In 1964 Dr. George Goodheart was working on one of his patients who had a chronic shoulder problem. He examined the muscle that was responsible and with a little work it seemed to magically respond. Dr. Goodheart found that the patient’s inhibited (weak) muscle could be turned back on instantly if he knew what the cause of the problem was. This helped him to pinpoint the cause of the dysfunction and to bring about quick healing the toughest musculoskeletal problems. This was the birth of Applied Kinesiology (AK).
Later Dr. Goodheart additionally learned that a facilitated (strong) muscles can also be used as an indicator. This is done by seeing what may temporarily weaken it. Fortunately this added another level to the possibilities for diagnosis and was a game changer. We now have more ways to investigate deeper, underlying health problems of all types quickly and efficiently.

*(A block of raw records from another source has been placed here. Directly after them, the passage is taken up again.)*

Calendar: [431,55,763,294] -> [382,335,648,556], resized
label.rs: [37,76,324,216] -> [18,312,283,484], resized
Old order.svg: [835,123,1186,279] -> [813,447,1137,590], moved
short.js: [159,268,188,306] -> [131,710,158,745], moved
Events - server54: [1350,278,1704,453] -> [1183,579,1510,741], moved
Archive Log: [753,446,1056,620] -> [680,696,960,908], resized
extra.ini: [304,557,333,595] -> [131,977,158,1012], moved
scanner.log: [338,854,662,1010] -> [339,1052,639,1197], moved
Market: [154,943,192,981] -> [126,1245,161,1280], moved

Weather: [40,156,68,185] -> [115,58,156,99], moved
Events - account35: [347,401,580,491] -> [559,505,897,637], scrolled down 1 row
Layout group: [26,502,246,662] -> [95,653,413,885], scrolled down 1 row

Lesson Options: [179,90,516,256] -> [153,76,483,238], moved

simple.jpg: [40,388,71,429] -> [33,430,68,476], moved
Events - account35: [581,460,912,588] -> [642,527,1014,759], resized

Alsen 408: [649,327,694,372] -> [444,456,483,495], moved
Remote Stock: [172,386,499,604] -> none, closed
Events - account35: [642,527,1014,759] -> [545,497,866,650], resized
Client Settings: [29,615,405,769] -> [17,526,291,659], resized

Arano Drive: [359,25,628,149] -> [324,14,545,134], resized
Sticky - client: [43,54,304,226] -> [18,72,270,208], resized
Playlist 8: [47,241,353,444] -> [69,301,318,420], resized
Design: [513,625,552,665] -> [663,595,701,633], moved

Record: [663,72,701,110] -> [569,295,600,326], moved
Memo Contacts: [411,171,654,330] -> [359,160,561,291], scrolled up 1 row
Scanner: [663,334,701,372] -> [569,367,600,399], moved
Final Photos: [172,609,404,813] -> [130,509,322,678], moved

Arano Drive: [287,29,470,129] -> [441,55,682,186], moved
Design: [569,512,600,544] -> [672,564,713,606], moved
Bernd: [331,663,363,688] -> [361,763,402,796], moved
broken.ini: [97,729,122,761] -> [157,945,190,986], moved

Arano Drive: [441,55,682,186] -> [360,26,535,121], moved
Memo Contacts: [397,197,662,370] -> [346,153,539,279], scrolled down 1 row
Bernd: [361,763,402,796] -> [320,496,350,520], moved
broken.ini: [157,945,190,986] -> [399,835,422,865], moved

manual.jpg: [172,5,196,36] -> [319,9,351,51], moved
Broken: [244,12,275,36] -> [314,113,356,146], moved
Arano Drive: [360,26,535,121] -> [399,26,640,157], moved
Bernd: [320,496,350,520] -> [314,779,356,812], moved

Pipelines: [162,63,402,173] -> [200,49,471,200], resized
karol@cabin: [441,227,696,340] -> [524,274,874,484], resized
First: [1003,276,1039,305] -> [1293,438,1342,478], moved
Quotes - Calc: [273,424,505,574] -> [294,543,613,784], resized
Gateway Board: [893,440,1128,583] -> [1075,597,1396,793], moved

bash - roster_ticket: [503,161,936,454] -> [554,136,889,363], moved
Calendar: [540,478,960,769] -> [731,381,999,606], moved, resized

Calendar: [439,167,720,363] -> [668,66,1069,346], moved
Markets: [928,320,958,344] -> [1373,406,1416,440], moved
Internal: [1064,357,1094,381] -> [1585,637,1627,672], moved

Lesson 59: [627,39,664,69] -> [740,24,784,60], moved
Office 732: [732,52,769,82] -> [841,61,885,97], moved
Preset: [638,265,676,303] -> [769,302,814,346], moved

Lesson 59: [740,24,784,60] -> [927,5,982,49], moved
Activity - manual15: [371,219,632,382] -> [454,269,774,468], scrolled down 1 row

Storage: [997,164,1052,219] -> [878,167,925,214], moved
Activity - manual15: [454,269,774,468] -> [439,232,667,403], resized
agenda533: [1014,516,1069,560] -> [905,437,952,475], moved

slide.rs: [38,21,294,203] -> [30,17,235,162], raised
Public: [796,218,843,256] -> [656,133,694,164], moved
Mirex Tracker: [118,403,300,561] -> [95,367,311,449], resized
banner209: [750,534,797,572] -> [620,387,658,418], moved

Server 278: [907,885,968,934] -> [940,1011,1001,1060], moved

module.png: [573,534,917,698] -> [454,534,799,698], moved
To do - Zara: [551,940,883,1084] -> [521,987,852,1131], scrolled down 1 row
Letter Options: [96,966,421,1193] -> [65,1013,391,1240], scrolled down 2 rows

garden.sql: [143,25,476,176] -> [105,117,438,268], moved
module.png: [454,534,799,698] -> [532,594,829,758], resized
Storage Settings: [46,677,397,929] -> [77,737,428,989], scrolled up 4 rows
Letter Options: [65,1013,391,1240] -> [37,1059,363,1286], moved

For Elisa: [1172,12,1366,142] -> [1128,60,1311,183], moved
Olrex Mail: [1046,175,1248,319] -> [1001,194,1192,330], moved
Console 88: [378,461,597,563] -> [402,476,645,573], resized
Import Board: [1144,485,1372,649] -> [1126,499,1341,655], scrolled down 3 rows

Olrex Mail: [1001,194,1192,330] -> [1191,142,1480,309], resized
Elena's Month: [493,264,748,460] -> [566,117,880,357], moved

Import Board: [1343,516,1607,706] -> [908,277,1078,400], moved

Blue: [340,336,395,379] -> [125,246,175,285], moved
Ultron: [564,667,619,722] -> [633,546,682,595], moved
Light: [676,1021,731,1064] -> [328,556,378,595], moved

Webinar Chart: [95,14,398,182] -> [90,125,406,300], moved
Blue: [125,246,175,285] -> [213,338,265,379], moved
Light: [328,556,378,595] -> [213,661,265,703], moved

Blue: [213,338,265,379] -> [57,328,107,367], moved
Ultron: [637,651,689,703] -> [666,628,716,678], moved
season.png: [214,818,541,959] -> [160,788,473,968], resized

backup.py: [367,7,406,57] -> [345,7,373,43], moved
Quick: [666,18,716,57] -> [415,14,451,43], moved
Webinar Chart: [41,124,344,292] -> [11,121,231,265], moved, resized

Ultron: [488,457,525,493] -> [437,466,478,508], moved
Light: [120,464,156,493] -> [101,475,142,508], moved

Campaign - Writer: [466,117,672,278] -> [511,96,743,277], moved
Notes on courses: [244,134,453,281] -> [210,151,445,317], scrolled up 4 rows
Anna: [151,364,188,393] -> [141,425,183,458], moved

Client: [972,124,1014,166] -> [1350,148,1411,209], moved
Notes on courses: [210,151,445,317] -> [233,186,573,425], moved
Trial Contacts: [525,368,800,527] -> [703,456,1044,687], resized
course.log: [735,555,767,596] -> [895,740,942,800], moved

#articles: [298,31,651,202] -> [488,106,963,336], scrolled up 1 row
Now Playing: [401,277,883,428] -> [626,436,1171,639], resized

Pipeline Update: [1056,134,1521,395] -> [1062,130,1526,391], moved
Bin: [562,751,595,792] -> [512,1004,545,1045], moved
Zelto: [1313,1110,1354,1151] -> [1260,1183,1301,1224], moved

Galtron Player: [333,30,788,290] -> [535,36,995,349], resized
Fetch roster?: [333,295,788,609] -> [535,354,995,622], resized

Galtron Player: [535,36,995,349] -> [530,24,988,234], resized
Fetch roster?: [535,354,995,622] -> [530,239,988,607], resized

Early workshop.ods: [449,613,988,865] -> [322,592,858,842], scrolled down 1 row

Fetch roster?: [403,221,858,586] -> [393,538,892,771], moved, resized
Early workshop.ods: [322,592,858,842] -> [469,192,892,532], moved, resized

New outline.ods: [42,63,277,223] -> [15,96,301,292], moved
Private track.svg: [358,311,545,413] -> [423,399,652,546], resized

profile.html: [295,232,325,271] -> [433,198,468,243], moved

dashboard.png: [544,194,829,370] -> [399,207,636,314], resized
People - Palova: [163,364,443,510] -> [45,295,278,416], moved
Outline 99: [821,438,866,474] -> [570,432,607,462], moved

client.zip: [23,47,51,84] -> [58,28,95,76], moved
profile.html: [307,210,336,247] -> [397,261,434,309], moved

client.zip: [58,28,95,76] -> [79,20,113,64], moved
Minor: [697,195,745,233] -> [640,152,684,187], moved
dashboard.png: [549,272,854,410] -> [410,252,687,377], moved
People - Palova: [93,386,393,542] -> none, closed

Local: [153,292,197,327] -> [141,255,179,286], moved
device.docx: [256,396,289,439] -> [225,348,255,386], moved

The original muscle testing method
Ok, maybe not original because there are records in ancient Egyptian Papyrus Ebers that date back to 1500 BC about muscles being related to energy meridians. So it seems that muscle testing may of been known in ancient times. Since Dr. Goodheart stumbled upon this phenomenon in 1964, many others have taken the idea of using a muscle test to get information about what is going on with the body. What sets AK and many of the other methods apart is the base of knowledge that has been accumulated. The basic AK program is developed as a post doctorate course. It is designed to apply what a health care professional has learned in school to muscle testing.
Applied kinesiology has taken information from many different heath disciplines. This body of knowledge is taught through the International College of Applied Kinesiology. With many different points of view on health being taught with muscle testing, a holistic approach toward a patient’s health is achieved.